An annual religious festival is organised in May. According to Dainik Jagran, the festival lasts four days and includes temple decoration, devotional programmes and a community meal. Local news reports have also covered religious gatherings and anniversary celebrations organised at the temple.

In August 2022, Rajasthan Patrika organised a discussion concerning the 75th anniversary of Indian independence in the Gopal Mandir premises. Participants discussed national unity, the meaning of independence and their memories of the independence movement.

== Educational and cultural institutions ==
The temple complex includes the Shri Gopal Vachanalaya, a library containing approximately 20,000 books on religion, culture, history and literature.

The complex also includes Shri Gopal Shishu Vidya Mandir, a school providing education for children from Classes 1 to 5.
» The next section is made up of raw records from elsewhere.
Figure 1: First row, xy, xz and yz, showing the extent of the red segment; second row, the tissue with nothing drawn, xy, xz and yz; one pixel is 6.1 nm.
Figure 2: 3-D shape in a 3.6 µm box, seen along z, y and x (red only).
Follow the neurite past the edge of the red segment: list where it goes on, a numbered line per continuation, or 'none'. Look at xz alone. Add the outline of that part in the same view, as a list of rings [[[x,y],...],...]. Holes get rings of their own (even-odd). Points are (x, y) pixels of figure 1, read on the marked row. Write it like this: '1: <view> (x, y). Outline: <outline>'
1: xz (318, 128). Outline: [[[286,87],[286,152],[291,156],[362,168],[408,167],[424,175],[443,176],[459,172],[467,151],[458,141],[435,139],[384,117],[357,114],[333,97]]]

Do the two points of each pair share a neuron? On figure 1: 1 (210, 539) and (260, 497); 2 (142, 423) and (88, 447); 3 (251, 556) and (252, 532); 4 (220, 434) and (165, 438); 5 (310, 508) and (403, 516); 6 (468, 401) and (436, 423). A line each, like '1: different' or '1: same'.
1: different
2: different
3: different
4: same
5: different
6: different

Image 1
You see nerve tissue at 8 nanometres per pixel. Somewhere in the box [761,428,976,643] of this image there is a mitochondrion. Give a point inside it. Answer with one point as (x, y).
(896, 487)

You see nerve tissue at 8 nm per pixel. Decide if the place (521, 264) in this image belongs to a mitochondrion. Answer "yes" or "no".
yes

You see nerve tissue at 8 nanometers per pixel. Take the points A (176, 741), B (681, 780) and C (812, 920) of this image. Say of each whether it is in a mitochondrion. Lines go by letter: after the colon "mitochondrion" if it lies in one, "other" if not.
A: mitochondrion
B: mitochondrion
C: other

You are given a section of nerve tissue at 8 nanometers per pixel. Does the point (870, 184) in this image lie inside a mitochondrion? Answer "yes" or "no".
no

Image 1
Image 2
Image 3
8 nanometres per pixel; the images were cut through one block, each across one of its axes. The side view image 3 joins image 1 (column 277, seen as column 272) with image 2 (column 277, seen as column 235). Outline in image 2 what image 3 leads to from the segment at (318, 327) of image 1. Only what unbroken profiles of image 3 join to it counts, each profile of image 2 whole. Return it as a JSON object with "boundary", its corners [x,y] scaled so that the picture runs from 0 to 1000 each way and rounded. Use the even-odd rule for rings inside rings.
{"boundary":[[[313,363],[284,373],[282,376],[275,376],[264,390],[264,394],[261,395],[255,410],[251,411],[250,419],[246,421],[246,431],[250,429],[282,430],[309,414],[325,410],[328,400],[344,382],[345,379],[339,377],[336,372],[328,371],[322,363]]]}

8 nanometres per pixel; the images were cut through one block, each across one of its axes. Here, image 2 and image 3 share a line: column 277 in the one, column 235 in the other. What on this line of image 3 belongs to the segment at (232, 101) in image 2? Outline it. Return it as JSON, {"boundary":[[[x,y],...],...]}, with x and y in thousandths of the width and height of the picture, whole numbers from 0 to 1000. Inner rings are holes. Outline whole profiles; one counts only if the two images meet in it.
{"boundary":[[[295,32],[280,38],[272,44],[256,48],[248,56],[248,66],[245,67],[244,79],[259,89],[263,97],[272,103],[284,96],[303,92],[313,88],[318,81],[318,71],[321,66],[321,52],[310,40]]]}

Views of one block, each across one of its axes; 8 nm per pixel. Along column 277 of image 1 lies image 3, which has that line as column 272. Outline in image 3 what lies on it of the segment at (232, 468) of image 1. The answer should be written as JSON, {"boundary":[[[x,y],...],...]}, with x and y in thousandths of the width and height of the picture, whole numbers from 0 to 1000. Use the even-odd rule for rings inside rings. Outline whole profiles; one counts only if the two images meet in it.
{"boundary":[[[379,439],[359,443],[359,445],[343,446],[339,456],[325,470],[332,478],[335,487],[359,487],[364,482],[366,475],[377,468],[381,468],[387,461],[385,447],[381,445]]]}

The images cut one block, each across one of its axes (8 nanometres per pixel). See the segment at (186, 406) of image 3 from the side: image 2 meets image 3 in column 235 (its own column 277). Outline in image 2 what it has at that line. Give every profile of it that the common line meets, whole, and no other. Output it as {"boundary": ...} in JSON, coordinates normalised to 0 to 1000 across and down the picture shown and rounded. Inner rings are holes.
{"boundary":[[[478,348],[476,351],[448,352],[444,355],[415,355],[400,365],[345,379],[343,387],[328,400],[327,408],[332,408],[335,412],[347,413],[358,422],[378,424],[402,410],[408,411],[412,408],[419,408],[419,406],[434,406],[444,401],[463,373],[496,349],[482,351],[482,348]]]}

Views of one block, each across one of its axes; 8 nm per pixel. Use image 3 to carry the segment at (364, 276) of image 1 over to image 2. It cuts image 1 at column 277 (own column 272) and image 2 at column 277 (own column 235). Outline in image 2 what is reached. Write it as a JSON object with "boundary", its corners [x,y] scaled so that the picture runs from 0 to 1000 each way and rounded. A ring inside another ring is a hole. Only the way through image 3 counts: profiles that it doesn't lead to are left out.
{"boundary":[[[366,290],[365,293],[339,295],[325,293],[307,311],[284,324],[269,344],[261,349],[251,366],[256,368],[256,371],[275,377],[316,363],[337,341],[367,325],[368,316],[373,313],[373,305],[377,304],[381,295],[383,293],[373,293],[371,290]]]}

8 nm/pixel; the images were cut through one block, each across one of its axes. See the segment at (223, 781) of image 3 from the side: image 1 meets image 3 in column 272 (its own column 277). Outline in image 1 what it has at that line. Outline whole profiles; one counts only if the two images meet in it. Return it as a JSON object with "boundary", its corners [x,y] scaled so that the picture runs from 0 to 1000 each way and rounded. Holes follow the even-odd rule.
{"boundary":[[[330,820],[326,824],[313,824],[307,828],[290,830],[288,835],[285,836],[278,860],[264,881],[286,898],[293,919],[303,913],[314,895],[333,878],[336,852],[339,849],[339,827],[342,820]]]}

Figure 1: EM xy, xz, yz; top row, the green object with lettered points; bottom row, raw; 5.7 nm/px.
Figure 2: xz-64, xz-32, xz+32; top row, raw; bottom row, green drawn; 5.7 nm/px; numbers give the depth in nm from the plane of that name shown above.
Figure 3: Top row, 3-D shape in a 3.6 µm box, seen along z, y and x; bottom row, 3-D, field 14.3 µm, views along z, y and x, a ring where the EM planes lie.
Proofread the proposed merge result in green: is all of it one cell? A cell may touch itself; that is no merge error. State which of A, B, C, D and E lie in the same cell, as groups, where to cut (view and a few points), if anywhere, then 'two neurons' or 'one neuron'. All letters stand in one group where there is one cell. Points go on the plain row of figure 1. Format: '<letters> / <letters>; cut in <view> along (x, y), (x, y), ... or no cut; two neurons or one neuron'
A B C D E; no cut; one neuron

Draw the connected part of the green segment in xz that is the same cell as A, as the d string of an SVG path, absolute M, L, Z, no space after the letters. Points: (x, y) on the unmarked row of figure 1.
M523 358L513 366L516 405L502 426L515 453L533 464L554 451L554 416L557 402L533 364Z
== Online religious services ==
In 2019, Dainik Bhaskar reported that live viewing of activities at Gopal Mandir had been made available through mobile devices.

== Location and access ==
The temple is located in Gopal Colony in the central part of Jhabua. Jhabua is the administrative headquarters of Jhabua district in western Madhya Pradesh.

The nearest railway station is Meghnagar railway station, approximately 15 kilometres from Jhabua. Indore is approximately 150 kilometres from Jhabua and is connected to the town by road.